A cada dia estamos vendo mais e mais situações em que são estabelecidas relações de dependência. Vemos dependentes de drogas lícitas e ilícitas, dependentes de carinho e afeto, dependentes de atenção, dependentes da ação, do trabalho, do ódio, dos desejos... Podemos citar páginas e páginas aqui descrevendo essas dependências, principalmente se consideramos o mundo humano através de uma constante relação de dependência e independência, na qual ambas possuem seu lugar necessário.
Isso mesmo! Não taxamos dependência como algo ruim. A situação se complica, a nosso ver, quando não há um movimento no qual o indivíduo se liberte dessa condição. Em nosso processo de desenvolvimento somos dependentes em várias situações. A dependencia é inerente ao ser.
Todavia, ao não darmos atenção à sua contraparte, à independência, caímos numa condição de unilateralidade, um movimento de vida em que algo começa a faltar. Quando estes acontecimentos não são percebidos buscamos desesperadamente a extinção da angústia gerada através de um acúmulo de novas dependências a fim de amenizar aquilo que não queremos ver, tocar, viver. Possivelmente, buscamos novos pontos de dependência a fim de fugir de processos que levam à independência.
Neste sentido, a dependência nos apresenta apenas um lado da vida. Um lado necessário, mas que deve ser ultrapassado e reencotrado através da relação dialética existente entre dependência/indepedência, presente por toda a vida.
VIVÊNCIA ⇆ DEPENDÊNCIA ⇆ VIVÊNCIA ⇆ INDEPENDÊNCIA ⇆ VIVÊNCIA
Um ciclo é o que aqui estamos propondo, como a Uroboros engolindo o próprio rabo para logo após vomitá-lo. Caso contrário, não há movimento. Ou melhor, há um movimento circular e repetitivo. Lembremos da noção do empresário que, a fim de mudar sua empresa, fez uma mudança de 360º. Ele mudou sua empresa?
O movimento da vida não é circular e sim espiralado.
Mas não nos percamos apenas nesse aspecto nocivo e patológico da dependência. Talvez por detrás desta mesma dependência possa haver algo que mereça nossa atenção.
Se pensarmos que durante este processo o indivíduo permanece ligado a algo (muitas vezes até mesmo misturado com esse algo), seria então essa relação uma forma de ligar-se a algo no sentido de uma conexão com a alma, com as camadas mais profundas de sua psique?
Neste sentido, poderíamos entender esse processo de dependência como uma necessidade de se religar a algum conteúdo interno que ainda se encontra em sua forma mais primitiva, mais inconsciente e simbólica. Devido a isso a aparência tão pouco humana do desejo, um aspecto pouco trabalhado pelo eu? No sentido simbólico, esta dependência estaria a serviço de uma questão intrapsíquica maior, um religar-se (um religare, uma religiosidade) com aspectos pertencentes, talvez, ao self, mas sem uma organização saudável do processo.

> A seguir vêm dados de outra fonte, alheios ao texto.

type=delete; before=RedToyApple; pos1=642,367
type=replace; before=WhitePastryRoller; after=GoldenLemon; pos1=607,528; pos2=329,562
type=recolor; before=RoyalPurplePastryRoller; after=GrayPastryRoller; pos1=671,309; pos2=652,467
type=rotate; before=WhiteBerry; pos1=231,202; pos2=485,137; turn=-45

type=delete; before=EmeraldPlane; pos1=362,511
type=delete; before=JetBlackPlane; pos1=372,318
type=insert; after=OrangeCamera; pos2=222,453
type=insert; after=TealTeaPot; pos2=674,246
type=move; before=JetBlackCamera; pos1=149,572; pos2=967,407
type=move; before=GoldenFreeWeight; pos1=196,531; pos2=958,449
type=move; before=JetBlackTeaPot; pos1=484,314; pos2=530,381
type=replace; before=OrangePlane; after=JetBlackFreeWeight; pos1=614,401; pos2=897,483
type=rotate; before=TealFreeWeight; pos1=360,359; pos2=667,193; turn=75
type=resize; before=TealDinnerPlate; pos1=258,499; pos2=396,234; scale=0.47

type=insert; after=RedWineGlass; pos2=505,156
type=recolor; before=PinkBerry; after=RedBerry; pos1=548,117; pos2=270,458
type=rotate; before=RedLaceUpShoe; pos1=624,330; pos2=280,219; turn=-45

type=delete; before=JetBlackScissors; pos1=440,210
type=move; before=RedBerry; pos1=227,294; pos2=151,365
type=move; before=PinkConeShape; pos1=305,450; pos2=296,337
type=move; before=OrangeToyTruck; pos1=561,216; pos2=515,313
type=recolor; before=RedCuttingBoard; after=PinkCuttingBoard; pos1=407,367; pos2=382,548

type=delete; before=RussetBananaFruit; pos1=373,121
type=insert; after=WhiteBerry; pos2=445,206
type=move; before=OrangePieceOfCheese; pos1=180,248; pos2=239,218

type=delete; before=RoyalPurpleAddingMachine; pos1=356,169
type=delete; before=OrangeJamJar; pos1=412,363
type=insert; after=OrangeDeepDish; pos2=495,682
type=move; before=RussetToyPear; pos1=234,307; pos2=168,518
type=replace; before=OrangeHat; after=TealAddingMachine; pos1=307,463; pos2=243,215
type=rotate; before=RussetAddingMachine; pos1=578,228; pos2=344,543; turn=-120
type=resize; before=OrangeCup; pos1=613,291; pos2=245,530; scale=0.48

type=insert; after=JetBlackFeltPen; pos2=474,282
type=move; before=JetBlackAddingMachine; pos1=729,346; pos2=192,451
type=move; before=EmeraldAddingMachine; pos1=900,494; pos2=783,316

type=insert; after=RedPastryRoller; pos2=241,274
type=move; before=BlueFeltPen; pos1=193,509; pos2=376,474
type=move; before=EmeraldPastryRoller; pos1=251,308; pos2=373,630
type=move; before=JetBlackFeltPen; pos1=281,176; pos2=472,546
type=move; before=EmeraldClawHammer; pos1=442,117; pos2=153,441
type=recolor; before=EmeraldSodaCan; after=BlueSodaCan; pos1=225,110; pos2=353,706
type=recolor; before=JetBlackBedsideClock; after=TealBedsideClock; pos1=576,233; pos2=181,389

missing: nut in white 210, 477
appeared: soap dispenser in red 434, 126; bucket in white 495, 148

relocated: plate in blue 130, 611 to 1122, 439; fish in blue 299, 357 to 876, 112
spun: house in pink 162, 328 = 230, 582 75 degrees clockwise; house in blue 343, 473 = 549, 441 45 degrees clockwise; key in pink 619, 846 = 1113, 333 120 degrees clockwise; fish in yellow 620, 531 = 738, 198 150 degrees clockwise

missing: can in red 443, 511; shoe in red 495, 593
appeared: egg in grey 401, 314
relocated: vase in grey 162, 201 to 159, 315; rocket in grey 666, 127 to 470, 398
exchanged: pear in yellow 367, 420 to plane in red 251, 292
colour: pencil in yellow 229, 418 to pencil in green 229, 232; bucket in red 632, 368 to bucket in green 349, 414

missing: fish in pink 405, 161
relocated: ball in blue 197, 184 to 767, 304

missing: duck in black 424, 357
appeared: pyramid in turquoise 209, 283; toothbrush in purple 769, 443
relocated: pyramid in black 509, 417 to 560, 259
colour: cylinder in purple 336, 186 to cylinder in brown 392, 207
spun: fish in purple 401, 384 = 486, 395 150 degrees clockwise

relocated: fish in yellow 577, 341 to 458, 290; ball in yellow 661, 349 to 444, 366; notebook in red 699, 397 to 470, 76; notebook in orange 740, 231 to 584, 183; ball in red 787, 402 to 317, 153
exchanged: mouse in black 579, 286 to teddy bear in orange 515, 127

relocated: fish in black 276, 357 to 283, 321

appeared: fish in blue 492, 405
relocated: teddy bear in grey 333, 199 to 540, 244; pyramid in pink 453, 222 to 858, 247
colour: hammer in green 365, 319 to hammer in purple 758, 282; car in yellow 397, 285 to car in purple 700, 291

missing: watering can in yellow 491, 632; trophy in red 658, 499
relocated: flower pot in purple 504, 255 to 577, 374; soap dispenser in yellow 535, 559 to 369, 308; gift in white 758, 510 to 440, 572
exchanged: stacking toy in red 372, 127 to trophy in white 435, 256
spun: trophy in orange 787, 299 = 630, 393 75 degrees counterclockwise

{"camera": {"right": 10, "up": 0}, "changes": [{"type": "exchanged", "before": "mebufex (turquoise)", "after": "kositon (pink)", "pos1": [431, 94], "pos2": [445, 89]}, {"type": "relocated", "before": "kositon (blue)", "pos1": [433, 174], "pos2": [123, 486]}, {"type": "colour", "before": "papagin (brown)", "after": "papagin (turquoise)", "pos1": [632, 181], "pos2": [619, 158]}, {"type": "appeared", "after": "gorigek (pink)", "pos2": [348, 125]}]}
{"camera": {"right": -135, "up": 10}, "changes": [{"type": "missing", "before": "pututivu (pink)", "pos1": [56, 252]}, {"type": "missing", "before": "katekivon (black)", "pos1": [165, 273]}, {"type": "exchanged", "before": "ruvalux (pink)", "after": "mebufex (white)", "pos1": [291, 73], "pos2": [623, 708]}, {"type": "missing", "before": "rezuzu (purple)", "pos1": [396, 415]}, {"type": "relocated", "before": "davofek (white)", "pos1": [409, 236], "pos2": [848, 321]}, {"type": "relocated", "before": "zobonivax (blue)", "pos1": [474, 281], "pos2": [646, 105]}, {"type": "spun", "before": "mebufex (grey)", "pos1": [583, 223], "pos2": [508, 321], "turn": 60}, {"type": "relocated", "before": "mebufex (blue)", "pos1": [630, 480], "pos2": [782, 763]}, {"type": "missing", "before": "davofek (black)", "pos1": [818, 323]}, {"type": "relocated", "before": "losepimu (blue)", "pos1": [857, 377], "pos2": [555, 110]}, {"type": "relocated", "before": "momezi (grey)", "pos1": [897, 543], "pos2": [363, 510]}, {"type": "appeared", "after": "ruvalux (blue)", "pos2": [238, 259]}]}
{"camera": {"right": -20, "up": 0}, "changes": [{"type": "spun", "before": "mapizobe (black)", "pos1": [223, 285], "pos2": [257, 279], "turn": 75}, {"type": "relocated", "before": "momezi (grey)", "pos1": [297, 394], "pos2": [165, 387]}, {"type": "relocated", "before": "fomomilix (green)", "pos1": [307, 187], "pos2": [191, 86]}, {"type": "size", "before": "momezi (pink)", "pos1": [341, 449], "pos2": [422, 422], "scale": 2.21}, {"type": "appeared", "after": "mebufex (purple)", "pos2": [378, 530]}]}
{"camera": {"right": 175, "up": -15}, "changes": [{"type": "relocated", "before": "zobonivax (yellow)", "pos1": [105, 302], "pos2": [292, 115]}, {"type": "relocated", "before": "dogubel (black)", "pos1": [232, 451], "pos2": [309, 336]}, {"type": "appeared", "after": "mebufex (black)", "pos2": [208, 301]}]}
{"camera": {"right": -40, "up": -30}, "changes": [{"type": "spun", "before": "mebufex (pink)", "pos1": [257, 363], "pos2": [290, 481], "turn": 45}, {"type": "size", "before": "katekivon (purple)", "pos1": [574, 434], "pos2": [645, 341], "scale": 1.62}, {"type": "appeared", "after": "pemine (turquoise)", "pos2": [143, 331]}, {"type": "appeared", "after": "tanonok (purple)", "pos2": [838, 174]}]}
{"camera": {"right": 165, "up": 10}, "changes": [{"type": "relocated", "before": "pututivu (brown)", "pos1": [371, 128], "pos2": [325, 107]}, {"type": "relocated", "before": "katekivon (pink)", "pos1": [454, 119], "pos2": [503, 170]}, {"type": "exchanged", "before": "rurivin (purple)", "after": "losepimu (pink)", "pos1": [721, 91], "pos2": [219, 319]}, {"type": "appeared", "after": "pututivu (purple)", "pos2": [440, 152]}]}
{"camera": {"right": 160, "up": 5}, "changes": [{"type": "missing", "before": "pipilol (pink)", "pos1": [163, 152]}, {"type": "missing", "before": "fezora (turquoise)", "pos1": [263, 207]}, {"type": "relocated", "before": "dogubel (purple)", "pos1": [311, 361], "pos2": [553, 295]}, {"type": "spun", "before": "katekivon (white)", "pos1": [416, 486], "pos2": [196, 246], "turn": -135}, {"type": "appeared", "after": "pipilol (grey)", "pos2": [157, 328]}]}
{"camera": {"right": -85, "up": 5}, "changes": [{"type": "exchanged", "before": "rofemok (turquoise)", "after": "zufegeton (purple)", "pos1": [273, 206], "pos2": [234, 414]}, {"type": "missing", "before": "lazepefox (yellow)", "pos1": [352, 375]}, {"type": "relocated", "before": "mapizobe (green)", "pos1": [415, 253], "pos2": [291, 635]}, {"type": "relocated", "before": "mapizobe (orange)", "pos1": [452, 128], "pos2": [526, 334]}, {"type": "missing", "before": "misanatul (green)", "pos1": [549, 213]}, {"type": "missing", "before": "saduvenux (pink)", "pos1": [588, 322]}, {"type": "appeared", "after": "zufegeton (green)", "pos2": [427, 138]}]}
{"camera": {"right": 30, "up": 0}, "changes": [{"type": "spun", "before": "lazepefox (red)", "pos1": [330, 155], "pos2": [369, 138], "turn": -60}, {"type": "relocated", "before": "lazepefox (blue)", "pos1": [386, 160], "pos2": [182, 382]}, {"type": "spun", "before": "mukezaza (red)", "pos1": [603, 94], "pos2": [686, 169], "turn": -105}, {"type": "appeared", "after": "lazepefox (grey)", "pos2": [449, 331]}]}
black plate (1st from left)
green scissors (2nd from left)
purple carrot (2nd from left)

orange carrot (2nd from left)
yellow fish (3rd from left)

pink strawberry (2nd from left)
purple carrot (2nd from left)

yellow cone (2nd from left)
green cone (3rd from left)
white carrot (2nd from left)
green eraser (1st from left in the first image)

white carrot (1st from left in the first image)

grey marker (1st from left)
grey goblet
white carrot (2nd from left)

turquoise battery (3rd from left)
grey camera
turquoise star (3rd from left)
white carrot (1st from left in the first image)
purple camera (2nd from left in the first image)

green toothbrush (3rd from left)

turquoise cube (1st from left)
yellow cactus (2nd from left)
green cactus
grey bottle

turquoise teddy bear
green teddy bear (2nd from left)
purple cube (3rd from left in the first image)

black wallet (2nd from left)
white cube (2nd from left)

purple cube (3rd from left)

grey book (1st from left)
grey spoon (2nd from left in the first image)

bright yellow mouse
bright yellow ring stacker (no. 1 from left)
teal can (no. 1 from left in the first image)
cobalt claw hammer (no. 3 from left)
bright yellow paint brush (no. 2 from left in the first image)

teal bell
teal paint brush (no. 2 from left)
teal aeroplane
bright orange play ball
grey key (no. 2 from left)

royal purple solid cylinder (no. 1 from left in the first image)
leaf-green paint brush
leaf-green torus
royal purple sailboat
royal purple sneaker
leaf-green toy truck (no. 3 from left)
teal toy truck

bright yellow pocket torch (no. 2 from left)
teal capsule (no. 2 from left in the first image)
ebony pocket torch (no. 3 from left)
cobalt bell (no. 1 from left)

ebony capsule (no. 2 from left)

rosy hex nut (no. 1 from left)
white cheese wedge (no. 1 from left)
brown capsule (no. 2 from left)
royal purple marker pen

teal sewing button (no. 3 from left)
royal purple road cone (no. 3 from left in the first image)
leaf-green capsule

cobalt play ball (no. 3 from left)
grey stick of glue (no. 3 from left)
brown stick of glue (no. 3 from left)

Por este caminho poderíamos perceber de forma diferente o que há por debaixo de toda essa questão de dependência, o que ela realmente esconde em seus pormenores, em seus túneis e cavernas. E, talvez, a partir desta postura poderíamos auxiliar essa grande massa dependente.
Compreender essa relação leva à outras questões de grandezas também importantes. Fazer com que o indivíduo perceba esse movimento espiralado, no qual dependência/independência são partes que formam o uno, é colocá-lo em atividade na vida. Tornar-se ativo é tornar-se responsável pelo próprio processo, é promover uma expansão da consciência auxiliadora do processo de individuação.
A pergunta que se apresenta, então, é feita primeiramente a nós mesmos: Estamos prontos a encarar nossas próprias dependências e abrir mão destas em favor de uma independência responsável? Independência responsável pois seria uma nova caminhada rumo à novas dependências e independências. Afinal, quando abraçamos, com toda nossa fé, nossa própria independência, caímos novamente em nossa dependência pela independência. Unilaterais novamente, negando um lado da moeda, caímos em nossa própria armadilha.
Minha dependência é por algo que...!? Me sinto independente quando...!? Quantas vezes nos perguntamos isso durante o dia? Depende!?